Tally the lines in the records below that contain the string "komfort", and reply with the count alone.

------------------------------------------------------------

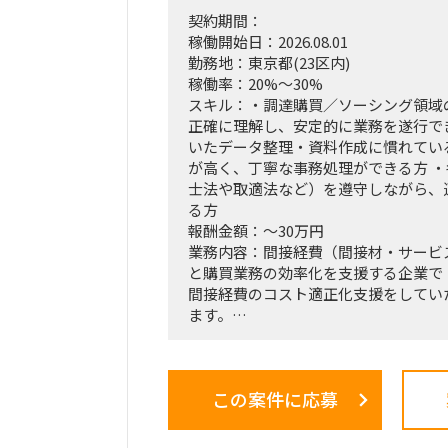
契約期間：
稼働開始日：2026.08.01
勤務地：東京都(23区内)
稼働率：20%～30%
スキル：・調達購買／ソーシング領域
正確に理解し、安定的に業務を遂行できる
いたデータ整理・資料作成に慣れてい
が高く、丁寧な事務処理ができる方 
士法や取適法など）を遵守しながら、
る方
報酬金額：～30万円
業務内容：間接経費（間接材・サービ
と購買業務の効率化を支援する企業で
間接経費のコスト適正化支援をしてい
ます。
月1～2件で1件あたり40時間の問い合
発依頼となります。
この案件に応募
■ 想定業務内容（例）
・調達購買／ソーシング業務における
（資料整備、見積依頼準備、見積依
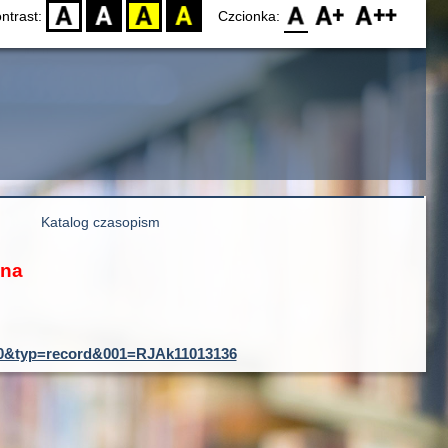
D
BW
YB
BY
F0
F1
F2
ntrast:
Czcionka:
Katalog czasopism
ona
ID=0&typ=record&001=RJAk11013136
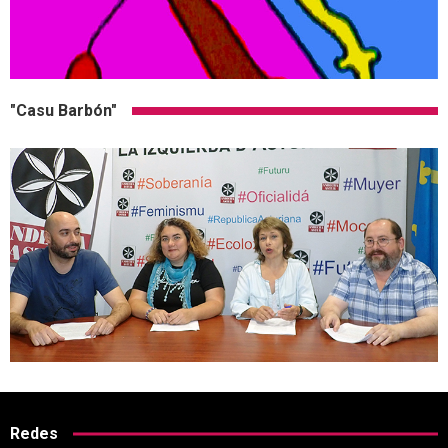
"Casu Barbón"
Redes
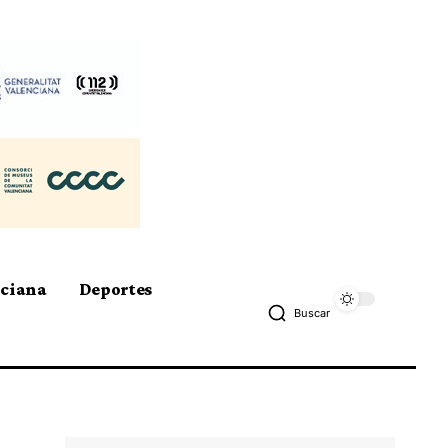
nciana
Deportes
Buscar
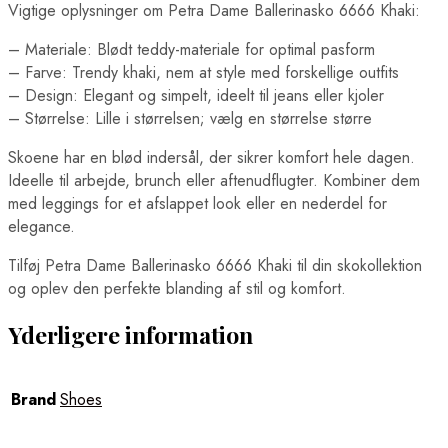
Vigtige oplysninger om Petra Dame Ballerinasko 6666 Khaki:
– Materiale: Blødt teddy-materiale for optimal pasform
– Farve: Trendy khaki, nem at style med forskellige outfits
– Design: Elegant og simpelt, ideelt til jeans eller kjoler
– Størrelse: Lille i størrelsen; vælg en størrelse større
Skoene har en blød indersål, der sikrer komfort hele dagen.
Ideelle til arbejde, brunch eller aftenudflugter. Kombiner dem
med leggings for et afslappet look eller en nederdel for
elegance.
Tilføj Petra Dame Ballerinasko 6666 Khaki til din skokollektion
og oplev den perfekte blanding af stil og komfort.
Yderligere information
Brand
Shoes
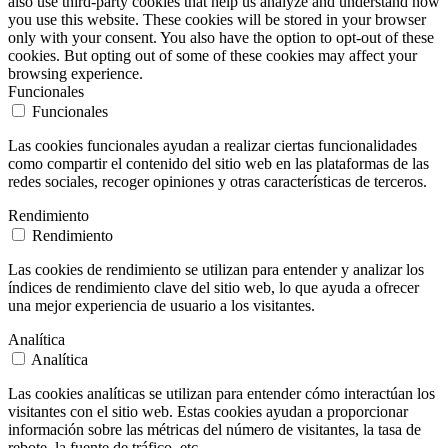
also use third-party cookies that help us analyze and understand how
you use this website. These cookies will be stored in your browser
only with your consent. You also have the option to opt-out of these
cookies. But opting out of some of these cookies may affect your
browsing experience.
Funcionales
Funcionales
Las cookies funcionales ayudan a realizar ciertas funcionalidades
como compartir el contenido del sitio web en las plataformas de las
redes sociales, recoger opiniones y otras características de terceros.
Rendimiento
Rendimiento
Las cookies de rendimiento se utilizan para entender y analizar los
índices de rendimiento clave del sitio web, lo que ayuda a ofrecer
una mejor experiencia de usuario a los visitantes.
Analítica
Analítica
Las cookies analíticas se utilizan para entender cómo interactúan los
visitantes con el sitio web. Estas cookies ayudan a proporcionar
información sobre las métricas del número de visitantes, la tasa de
rebote, la fuente de tráfico, etc.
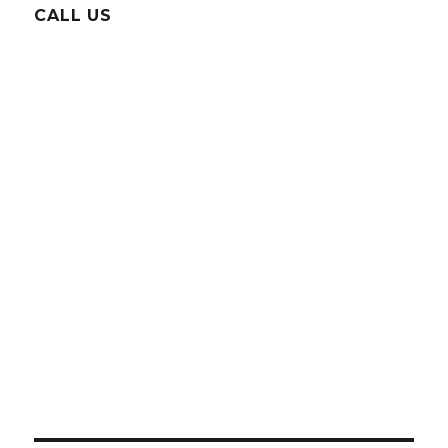
CALL US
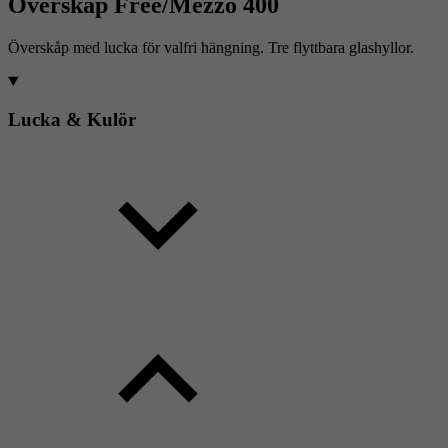
Överskåp Free/Mezzo 400
Överskåp med lucka för valfri hängning. Tre flyttbara glashyllor.
Lucka & Kulör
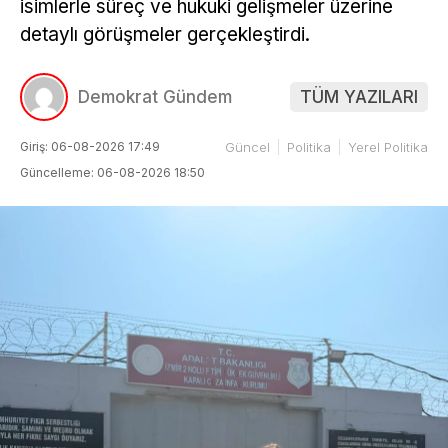
isimlerle süreç ve hukuki gelişmeler üzerine
detaylı görüşmeler gerçekleştirdi.
Demokrat Gündem
TÜM YAZILARI
Giriş: 06-08-2026 17:49
Güncel
Politika
Yerel Politika
Güncelleme: 06-08-2026 18:50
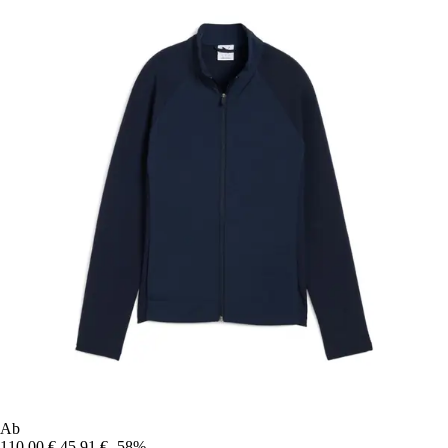
Ab
110,00 €
45,91 €
-58%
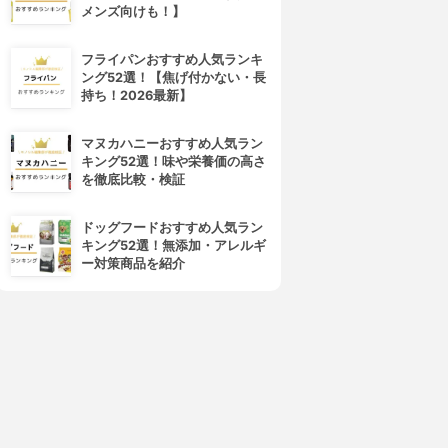
メンズ向けも！】
フライパンおすすめ人気ランキ
ング52選！【焦げ付かない・長
持ち！2026最新】
マヌカハニーおすすめ人気ラン
キング52選！味や栄養価の高さ
を徹底比較・検証
ドッグフードおすすめ人気ラン
キング52選！無添加・アレルギ
ー対策商品を紹介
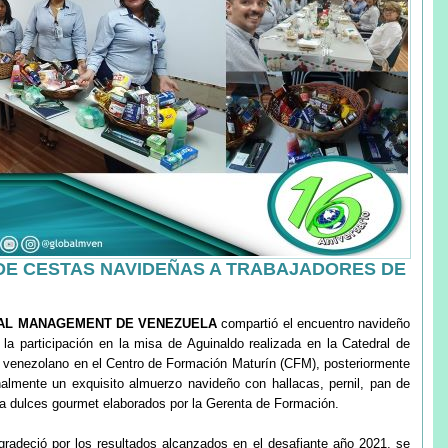
DE CESTAS NAVIDEÑAS A TRABAJADORES DE
AL MANAGEMENT DE VENEZUELA
compartió el encuentro navideño
 la participación en la misa de Aguinaldo realizada en la Catedral de
o venezolano en el Centro de Formación Maturín (CFM), posteriormente
inalmente un exquisito almuerzo navideño con hallacas, pernil, pan de
ta dulces gourmet elaborados por la Gerenta de Formación.
radeció por los resultados alcanzados en el desafiante año 2021, se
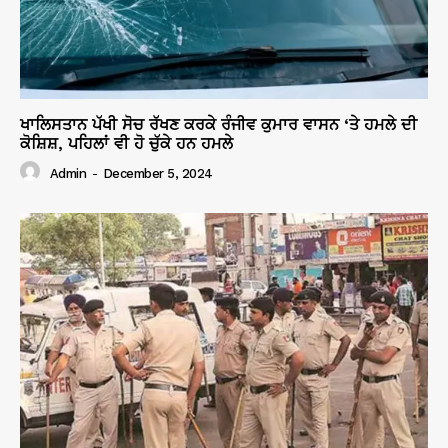
ਖਾਲਿਸਤਾਨ ਪੱਖੀ ਸੋਚ ਰੱਖਣ ਕਰਕੇ ਰੰਜੀਵ ਕੁਮਾਰ ਵਾਸਨ ‘ਤੇ ਹਮਲੇ ਦੀ
ਕੋਸ਼ਿਸ਼, ਪਹਿਲਾਂ ਵੀ ਹੋ ਚੁੱਕੇ ਹਨ ਹਮਲੇ
Admin
-
December 5, 2024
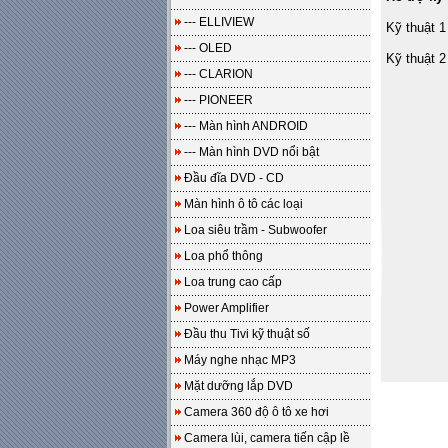
--- ELLIVIEW
Kỹ thuật 1
--- OLED
Kỹ thuật 2
--- CLARION
--- PIONEER
--- Màn hình ANDROID
--- Màn hình DVD nổi bật
Đầu đĩa DVD - CD
Màn hình ô tô các loại
Loa siêu trầm - Subwoofer
Loa phổ thông
Loa trung cao cấp
Power Amplifier
Đầu thu Tivi kỹ thuật số
Máy nghe nhạc MP3
Mặt dưỡng lắp DVD
Camera 360 độ ô tô xe hơi
Camera lùi, camera tiến cập lề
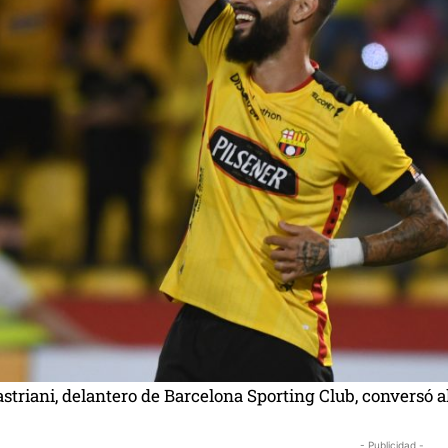
triani, delantero de Barcelona Sporting Club, conversó al
- Publicidad -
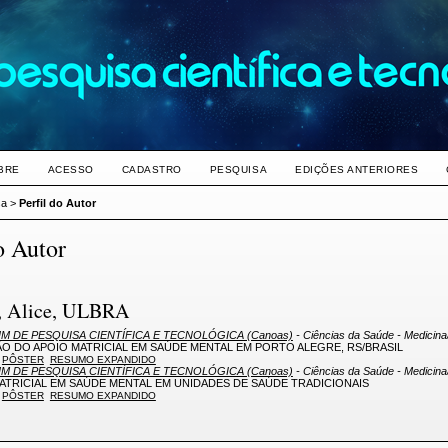
BRE
ACESSO
CADASTRO
PESQUISA
EDIÇÕES ANTERIORES
sa
>
Perfil do Autor
o Autor
 Alice, ULBRA
M DE PESQUISA CIENTÍFICA E TECNOLÓGICA (Canoas)
- Ciências da Saúde - Medicin
ÃO DO APOIO MATRICIAL EM SAÚDE MENTAL EM PORTO ALEGRE, RS/BRASIL
PÔSTER
RESUMO EXPANDIDO
M DE PESQUISA CIENTÍFICA E TECNOLÓGICA (Canoas)
- Ciências da Saúde - Medicin
ATRICIAL EM SAÚDE MENTAL EM UNIDADES DE SAÚDE TRADICIONAIS
PÔSTER
RESUMO EXPANDIDO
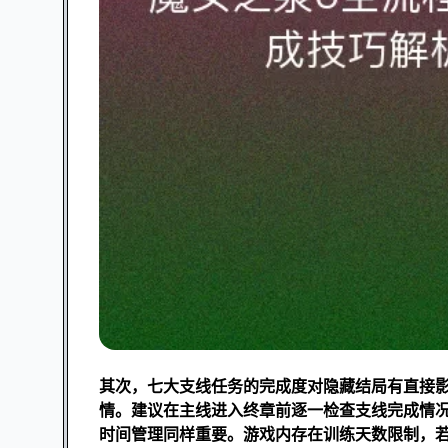
其次，七大支线任务的完成度对隐藏结局有直接
情。建议在主线进入终章前逐一检查支线完成情
时间管理同样重要。游戏内存在训练天数限制，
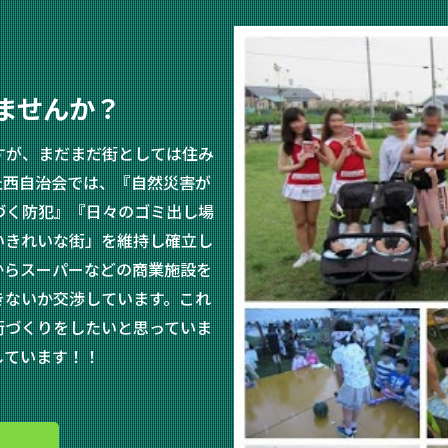
ませんか？
すが、まだまだ街としては住み
丘西自治会では、『自然災害が
づく防犯』『日々のゴミ出し場
いきれいな街」を維持し確立し
からスーパーなどの商業施設を
きないか交渉しています。これ
街づくりをしたいと思っていま
しています！！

------------------------------------------------------------

■ SOLUTION ■
2